For Peter Cannava, finance is not abstract. At its best, it becomes something you can walk past, live in, rely on, or build a life around. It becomes housing. Schools. Grocery stores. The kind of neighborhoods that have what people need to grow and thrive.
“I get to see capital create housing,” Peter said. “I get to see how capital can change communities and really impact people’s lives.”
That perspective has shaped Peter’s career and his connection to CitizensNYC. Today, he leads Wells Fargo’s community lending and multifamily capital business, where much of the bank’s affordable housing lending, equity investment, and community development finance work is housed. The work that sits at the center of several forces shaping New York every day: finance, housing, public policy, development, and opportunity.
Peter’s path to that work began in New York. Born and raised on Long Island, he moved to the city at 17 to attend NYU and spent more than 20 years living here before he and his wife moved back to Long Island to raise their children. He came of age in Greenwich Village, built his career on Wall Street, and has spent decades watching the city change, recover, rebuild, and reinvent itself.
“I’m definitely a New Yorker through and through,” he said. “I’ve kind of seen all sides of the New York lifestyle.”
After NYU, Peter began his career in an investment banking training program at Bank of America. The hours were long, but they gave him a foundation he still values. He learned the discipline of the work, built relationships, and began to understand what kind of finance mattered most to him.
He knew early on that he wanted his work to connect to tangible things—to see capital move into assets people could use. Over time, that led him to municipal finance and the financing of hospitals, bridges, roads, schools, and housing. Eventually, it led him to Wells Fargo, where he has now spent 17 years.
Affordable housing became especially meaningful to him because it requires people and institutions to work together. A project does not happen because one person has a good idea or one investor writes a check. It takes zoning, local approval, neighborhood support, public subsidy, private dollars, tax credit equity, lenders, developers, and trust.
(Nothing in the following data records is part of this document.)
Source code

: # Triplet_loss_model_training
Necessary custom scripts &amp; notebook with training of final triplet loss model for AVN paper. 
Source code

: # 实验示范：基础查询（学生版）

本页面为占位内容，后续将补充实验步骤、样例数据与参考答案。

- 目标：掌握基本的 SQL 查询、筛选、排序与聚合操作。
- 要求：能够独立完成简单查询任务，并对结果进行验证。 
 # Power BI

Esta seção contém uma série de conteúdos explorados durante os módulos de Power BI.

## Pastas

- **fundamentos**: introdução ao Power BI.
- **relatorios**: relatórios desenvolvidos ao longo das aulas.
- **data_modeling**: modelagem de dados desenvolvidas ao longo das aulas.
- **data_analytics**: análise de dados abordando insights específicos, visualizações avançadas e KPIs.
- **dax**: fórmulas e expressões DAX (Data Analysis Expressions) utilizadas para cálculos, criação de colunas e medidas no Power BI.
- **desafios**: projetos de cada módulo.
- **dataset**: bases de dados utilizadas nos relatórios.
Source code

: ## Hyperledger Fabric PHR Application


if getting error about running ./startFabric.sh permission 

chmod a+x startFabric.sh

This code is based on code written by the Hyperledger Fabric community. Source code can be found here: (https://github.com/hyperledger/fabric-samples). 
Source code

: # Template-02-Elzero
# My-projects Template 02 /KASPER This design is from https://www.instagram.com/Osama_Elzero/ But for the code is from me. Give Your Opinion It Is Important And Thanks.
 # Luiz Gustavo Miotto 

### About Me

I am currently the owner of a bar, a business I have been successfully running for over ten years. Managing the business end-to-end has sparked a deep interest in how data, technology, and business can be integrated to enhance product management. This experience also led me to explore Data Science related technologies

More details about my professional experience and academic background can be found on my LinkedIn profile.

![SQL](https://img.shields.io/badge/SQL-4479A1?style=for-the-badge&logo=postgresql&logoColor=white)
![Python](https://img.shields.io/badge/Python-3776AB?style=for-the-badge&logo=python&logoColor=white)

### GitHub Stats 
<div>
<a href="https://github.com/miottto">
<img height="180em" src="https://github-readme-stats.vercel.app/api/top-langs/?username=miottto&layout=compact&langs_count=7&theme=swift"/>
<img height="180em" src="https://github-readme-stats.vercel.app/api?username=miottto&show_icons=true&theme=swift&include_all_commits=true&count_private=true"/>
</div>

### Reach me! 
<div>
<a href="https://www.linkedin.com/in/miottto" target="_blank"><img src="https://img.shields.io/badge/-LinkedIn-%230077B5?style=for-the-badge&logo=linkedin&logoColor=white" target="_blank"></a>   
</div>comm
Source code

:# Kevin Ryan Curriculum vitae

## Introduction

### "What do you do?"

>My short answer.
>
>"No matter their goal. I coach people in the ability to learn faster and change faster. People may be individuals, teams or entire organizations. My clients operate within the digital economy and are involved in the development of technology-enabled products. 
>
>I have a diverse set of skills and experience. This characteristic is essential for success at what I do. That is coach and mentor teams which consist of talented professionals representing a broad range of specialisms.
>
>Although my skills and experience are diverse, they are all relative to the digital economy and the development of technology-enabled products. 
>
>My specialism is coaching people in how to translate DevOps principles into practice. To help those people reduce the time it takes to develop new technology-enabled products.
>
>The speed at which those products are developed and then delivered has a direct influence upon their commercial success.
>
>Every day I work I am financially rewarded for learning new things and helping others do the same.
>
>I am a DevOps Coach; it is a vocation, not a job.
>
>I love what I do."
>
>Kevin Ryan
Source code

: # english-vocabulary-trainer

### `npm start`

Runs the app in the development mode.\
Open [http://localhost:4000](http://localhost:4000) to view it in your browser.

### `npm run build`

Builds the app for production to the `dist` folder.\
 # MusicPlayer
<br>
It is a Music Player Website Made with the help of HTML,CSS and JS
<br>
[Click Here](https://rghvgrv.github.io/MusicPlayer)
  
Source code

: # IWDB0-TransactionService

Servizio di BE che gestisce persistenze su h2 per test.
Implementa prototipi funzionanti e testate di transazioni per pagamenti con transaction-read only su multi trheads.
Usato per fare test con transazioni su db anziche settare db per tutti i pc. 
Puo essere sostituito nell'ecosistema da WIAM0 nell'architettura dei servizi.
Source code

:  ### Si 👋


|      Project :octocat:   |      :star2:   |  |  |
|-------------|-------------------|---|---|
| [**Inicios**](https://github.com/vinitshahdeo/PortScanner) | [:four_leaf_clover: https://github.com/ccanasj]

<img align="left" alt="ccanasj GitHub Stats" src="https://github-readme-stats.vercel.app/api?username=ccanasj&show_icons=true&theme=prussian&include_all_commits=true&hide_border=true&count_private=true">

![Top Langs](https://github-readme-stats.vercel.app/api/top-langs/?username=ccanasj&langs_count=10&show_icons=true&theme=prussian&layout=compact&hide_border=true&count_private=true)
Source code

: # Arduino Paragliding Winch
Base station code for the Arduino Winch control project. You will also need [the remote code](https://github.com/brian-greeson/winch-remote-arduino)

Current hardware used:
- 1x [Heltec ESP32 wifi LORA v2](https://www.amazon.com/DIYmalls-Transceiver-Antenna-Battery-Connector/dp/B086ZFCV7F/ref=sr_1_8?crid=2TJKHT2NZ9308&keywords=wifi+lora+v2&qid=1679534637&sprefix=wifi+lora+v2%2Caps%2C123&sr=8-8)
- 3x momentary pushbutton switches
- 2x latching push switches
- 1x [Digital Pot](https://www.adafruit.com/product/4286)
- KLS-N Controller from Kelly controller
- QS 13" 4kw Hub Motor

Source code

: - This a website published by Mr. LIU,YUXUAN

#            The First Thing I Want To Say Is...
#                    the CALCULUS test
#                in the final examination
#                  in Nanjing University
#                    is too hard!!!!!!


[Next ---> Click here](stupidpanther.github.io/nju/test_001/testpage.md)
“What I’ve always loved about the housing business is that it really is a true example of public-private partnership,” Peter said. “We need to find ways to work together to build, because we have a housing crisis. We need more supply.”
That belief also shapes how Peter thinks about the future of New York. The buildings and blocks New Yorkers now fight to preserve were once new, too. The question is not whether the city will change. It is whether that change will make room for more people, more opportunity, and more shared prosperity.
At CitizensNYC, we believe strong neighborhoods are built by the people who live there. Peter sees that same principle from a different vantage point. The scale of his work at Wells Fargo is different, but the underlying idea is familiar: resources matter most when they reach people and places with the vision to use them well.
“It’s got to start somewhere,” he said. “Somebody sees value somewhere, and they’re willing to be the early dollars.”
That early belief can be powerful. In a large development project, a grant or subsidy may look like one small piece of a complicated capital stack. But without that piece, the project may never move. The impact does not stop with one building or one investment.
“It’s amazing how it has that kind of flywheel effect,” Peter said.
That is why Peter sees real alignment between Wells Fargo’s partnership with CitizensNYC and the work happening across neighborhoods every day. Corporate-community partnerships work when they are grounded in shared values, trust, and a belief that both sides are serious about impact. Wells Fargo has supported CitizensNYC for many years, helping direct resources to the local leaders and community projects that strengthen New York from the ground up, including more than $1M in funding support in the last five years alone.
“CitizensNYC is very well respected internally at Wells,” Peter said. “We’re proud to be involved in it.”
Peter remains optimistic about New York because he has seen what the city can survive. He remembers the impact of September 11, the financial crisis, COVID, and the many cycles of challenge and recovery that have shaped the city. He is clear-eyed about what New York needs now: more housing, more development, more investment, and more people willing to work together.
“First and foremost, I’ll never bet against New York,” he told us. We won’t either.
“At the end of the day, what we do have in common is a love for the city,” he said. “We want people to come here for the arts, for the sports, for the shopping, for the business, for the experience of what it’s like to be in such a vibrant place.”
We are proud to honor Peter as one of this year’s New Yorkers for New York: a leader who understands that investment is not only about buildings or balance sheets. It is about people, neighborhoods, opportunity, and the future we are willing to build together.